§ Your assignment
Each record below should be set down exactly.

(Collected data entries)
⟨

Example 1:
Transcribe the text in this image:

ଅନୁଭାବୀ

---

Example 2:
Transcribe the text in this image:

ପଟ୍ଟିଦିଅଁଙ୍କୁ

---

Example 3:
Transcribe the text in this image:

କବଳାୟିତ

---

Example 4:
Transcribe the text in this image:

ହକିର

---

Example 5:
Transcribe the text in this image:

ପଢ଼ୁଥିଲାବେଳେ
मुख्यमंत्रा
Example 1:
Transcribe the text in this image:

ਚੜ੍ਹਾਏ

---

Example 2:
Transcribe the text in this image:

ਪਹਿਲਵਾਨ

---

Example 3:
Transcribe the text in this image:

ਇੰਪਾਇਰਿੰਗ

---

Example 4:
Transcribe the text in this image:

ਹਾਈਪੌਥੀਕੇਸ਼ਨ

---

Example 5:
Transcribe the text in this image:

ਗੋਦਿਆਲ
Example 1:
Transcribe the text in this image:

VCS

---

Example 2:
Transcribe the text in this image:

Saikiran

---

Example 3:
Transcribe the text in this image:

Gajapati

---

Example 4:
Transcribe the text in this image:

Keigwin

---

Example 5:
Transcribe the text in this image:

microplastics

⟩

§ Exercise output
Example 1:
Transcribe the text in this image:

ଅନୁଭାବୀ

---

Example 2:
Transcribe the text in this image:

ପଟ୍ଟିଦିଅଁଙ୍କୁ

---

Example 3:
Transcribe the text in this image:

କବଳାୟିତ

---

Example 4:
Transcribe the text in this image:

ହକିର

---

Example 5:
Transcribe the text in this image:

ପଢ଼ୁଥିଲାବେଳେ
मुख्यमंत्रा
Example 1:
Transcribe the text in this image:

ਚੜ੍ਹਾਏ

---

Example 2:
Transcribe the text in this image:

ਪਹਿਲਵਾਨ

---

Example 3:
Transcribe the text in this image:

ਇੰਪਾਇਰਿੰਗ

---

Example 4:
Transcribe the text in this image:

ਹਾਈਪੌਥੀਕੇਸ਼ਨ

---

Example 5:
Transcribe the text in this image:

ਗੋਦਿਆਲ
Example 1:
Transcribe the text in this image:

VCS

---

Example 2:
Transcribe the text in this image:

Saikiran

---

Example 3:
Transcribe the text in this image:

Gajapati

---

Example 4:
Transcribe the text in this image:

Keigwin

---

Example 5:
Transcribe the text in this image:

microplastics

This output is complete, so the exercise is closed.